**Goal of the exercise**
Every line of the material that holds "згоди" should be counted; give the number and nothing more.

**Record set**
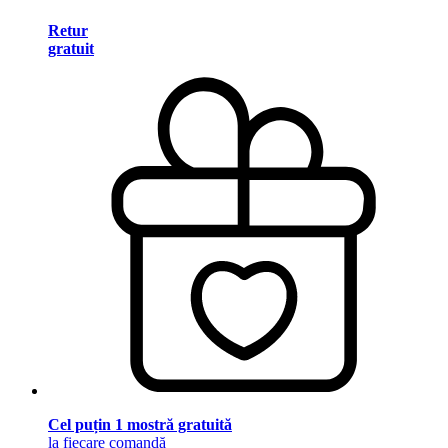
Retur
gratuit
Cel puțin 1 mostră gratuită
la fiecare comandă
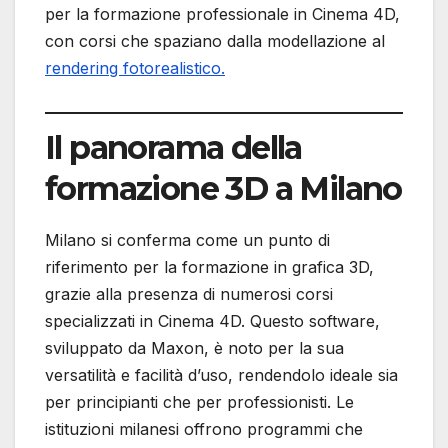
per la formazione professionale in Cinema 4D,
con corsi che spaziano dalla modellazione al
rendering fotorealistico.
Il panorama della
formazione 3D a Milano
Milano si conferma come un punto di
riferimento per la formazione in grafica 3D,
grazie alla presenza di numerosi corsi
specializzati in Cinema 4D. Questo software,
sviluppato da Maxon, è noto per la sua
versatilità e facilità d’uso, rendendolo ideale sia
per principianti che per professionisti. Le
istituzioni milanesi offrono programmi che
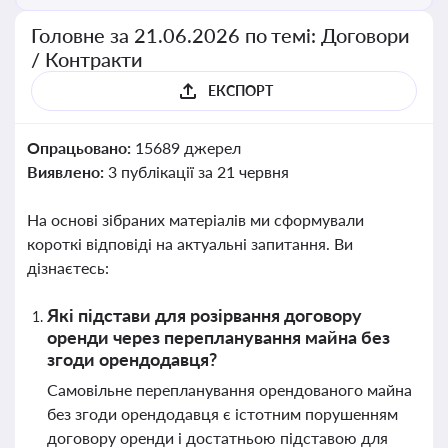
Головне за 21.06.2026 по темі: Договори
/ Контракти
ЕКСПОРТ
Опрацьовано:
15689 джерел
Виявлено:
3 публікації за 21 червня
На основі зібраних матеріалів ми сформували
короткі відповіді на актуальні запитання. Ви
дізнаєтесь:
Які підстави для розірвання договору
оренди через перепланування майна без
згоди орендодавця?
Самовільне перепланування орендованого майна
без згоди орендодавця є істотним порушенням
договору оренди і достатньою підставою для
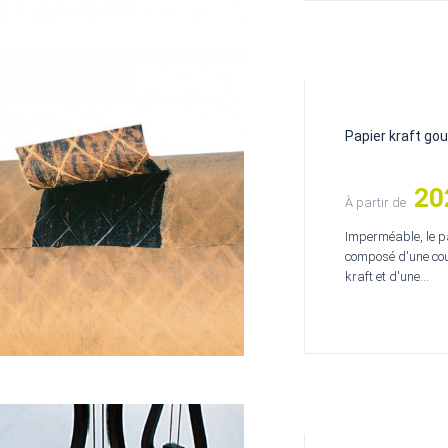
Papier kraft go
20
Prix
À partir de
Imperméable, le p
composé d'une couc
kraft et d'une...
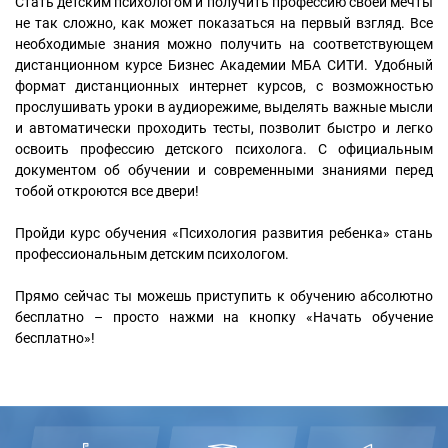
Стать детским психологом и получить профессию своей мечты
не так сложно, как может показаться на первый взгляд. Все
необходимые знания можно получить на соответствующем
дистанционном курсе Бизнес Академии МБА СИТИ. Удобный
формат дистанционных интернет курсов, с возможностью
прослушивать уроки в аудиорежиме, выделять важные мысли
и автоматически проходить тесты, позволит быстро и легко
освоить профессию детского психолога. С официальным
документом об обучении и современными знаниями перед
тобой откроются все двери!
Пройди курс обучения «Психология развития ребенка» стань
профессиональным детским психологом.
Прямо сейчас ты можешь приступить к обучению абсолютно
бесплатно – просто нажми на кнопку «Начать обучение
бесплатно»!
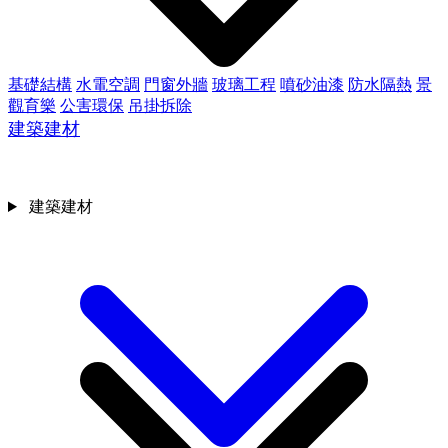
基礎結構
水電空調
門窗外牆
玻璃工程
噴砂油漆
防水隔熱
景
觀育樂
公害環保
吊掛拆除
建築建材
建築建材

**Written response**
2